FiscalCliffsNotesJudging by the rumors coming out of the media, it appears that we have a deal to avert the fiscal cliff. This is troubling on a number of levels. First, the deal will be agreed to by the outgoing Congress–what we at the Duck are ashamed to call the lame-duck session–instead of the Congress just elected, the one that includes Elizabeth Warren instead of Scott Brown and Claire McCaskill instead of Todd Akin. Second, and related, on its merits this appears to be a deal that serious fiscal hawks and progressives alike will be deeply dissatisfied with–one that locks in Bush tax cuts for nearly all Americans, despite the U.S. government’s pressing need for revenue, while failing to make any substantial headway on America’s long-term fiscal problems. Most important, of course, this deal is simply not one that most Americans want; it is, instead, a deal acceptable to the House Republican caucus (or, rather, one presumptively acceptable to that caucus, which has a notable tendency to shoot itself in the foot).

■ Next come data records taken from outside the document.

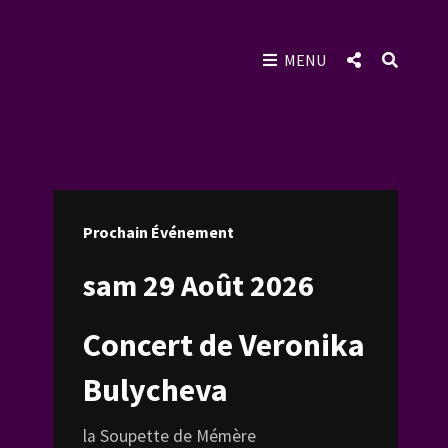
SOCIAL
SEAR
MENU
MENU
Prochain Événement
sam 29 Août 2026
Concert de Veronika
Bulycheva
la Soupette de Mémère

The outcome of the negotiations, and the very fact that there were negotiations to begin with, suggest that it’s time for restructuring the American government.

Over the past decade, it has become evident that legislation requires a supermajority to pass in the Senate and also that relatively small numbers of legislators in the Senate and in the House can block legislation. The situation in the House is bad enough, but is distantly justifiable on normative grounds. But the situation in the Senate, in which 20.5 states’ senators — in theory, representing as few as 32.5 million Americans, out of the 313 million Americans with representation in the Senate — can block legislation, comes close to a tyranny of the minority. To put it another way: the votes necessary to block legislation in the Senate can come from states whose total population is substantially less than that of California alone, and not much greater than Texas or of New York and Florida combined.

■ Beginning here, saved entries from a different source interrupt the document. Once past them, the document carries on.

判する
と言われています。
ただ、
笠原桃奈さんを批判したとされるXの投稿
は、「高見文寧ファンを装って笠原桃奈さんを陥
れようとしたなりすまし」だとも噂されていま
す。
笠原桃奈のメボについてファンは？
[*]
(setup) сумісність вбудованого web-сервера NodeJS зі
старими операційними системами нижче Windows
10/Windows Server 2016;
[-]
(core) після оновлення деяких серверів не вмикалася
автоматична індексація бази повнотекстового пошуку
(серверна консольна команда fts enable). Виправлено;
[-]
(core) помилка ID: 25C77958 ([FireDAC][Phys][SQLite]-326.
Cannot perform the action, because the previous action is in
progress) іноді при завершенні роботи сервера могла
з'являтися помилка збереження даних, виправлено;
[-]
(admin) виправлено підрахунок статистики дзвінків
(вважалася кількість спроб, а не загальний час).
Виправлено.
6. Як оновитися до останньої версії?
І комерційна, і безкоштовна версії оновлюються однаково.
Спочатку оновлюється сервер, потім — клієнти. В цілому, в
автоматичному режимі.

In this situation, it is unsurprising that some are calling on the American people to give up on the Constitution. The specific remedy suggested in that op-ed, of course, is hardly worth discussing–throwing out all the Constitution’s rules without a replacement is more or less tantamount to establishing a perfect dictatorship. But Constitutional reform is, likely, essential.

For some reason, the American people have come to accept a political system in which showdowns and recurrent compromises and patchwork policymaking is the order of the day. I happen to blame the simplistic and badly misleading content of American civics courses and the popular understanding of the Constitution, in which “checks and balances” are allegedly essential to the proper functioning of good government. But even if we grant that assertion (which I would not) there is no reason to believe that the current American system, with a surfeit of checks and a distinct lack of balance, is in any way optimal. Having elected a president with a reasonably coherent platform, the American people are about to receive a policy compromise that perhaps not a single American voter would have chosen if left to his or her own devices.

There is no particularly good way to fix the current constitutional machinery. The best outcome would be to keep the bits of the Constitution that Americans tend to like–the preamble, the Bill of Rights, the Fourteenth and the Nineteenth Amendments, and so on–and to replace the rest of the document wholesale. In particular, the United States would be better served by replacing its presidential system with a parliamentary system. It need not be a Westminster system (would we keep a bicameral system if we thought hard about it?) and it might even keep features like a formally independent judiciary that are arguably useful. We could even keep a German-style figurehead president, since the title “President of the United States” has become familiar with long usage, and let that “chief executive” live in the White House while the prime minister lives in a modest townhouse somewhere on Capitol Hill.

There would be numerous ancillary benefits to this plan–elections would be shorter, accountability would be greater, and Democrats would no longer feel a silly obligation to give away the biggest Cabinet posts to Republicans–but the greatest one would be to finally create a federal government that works.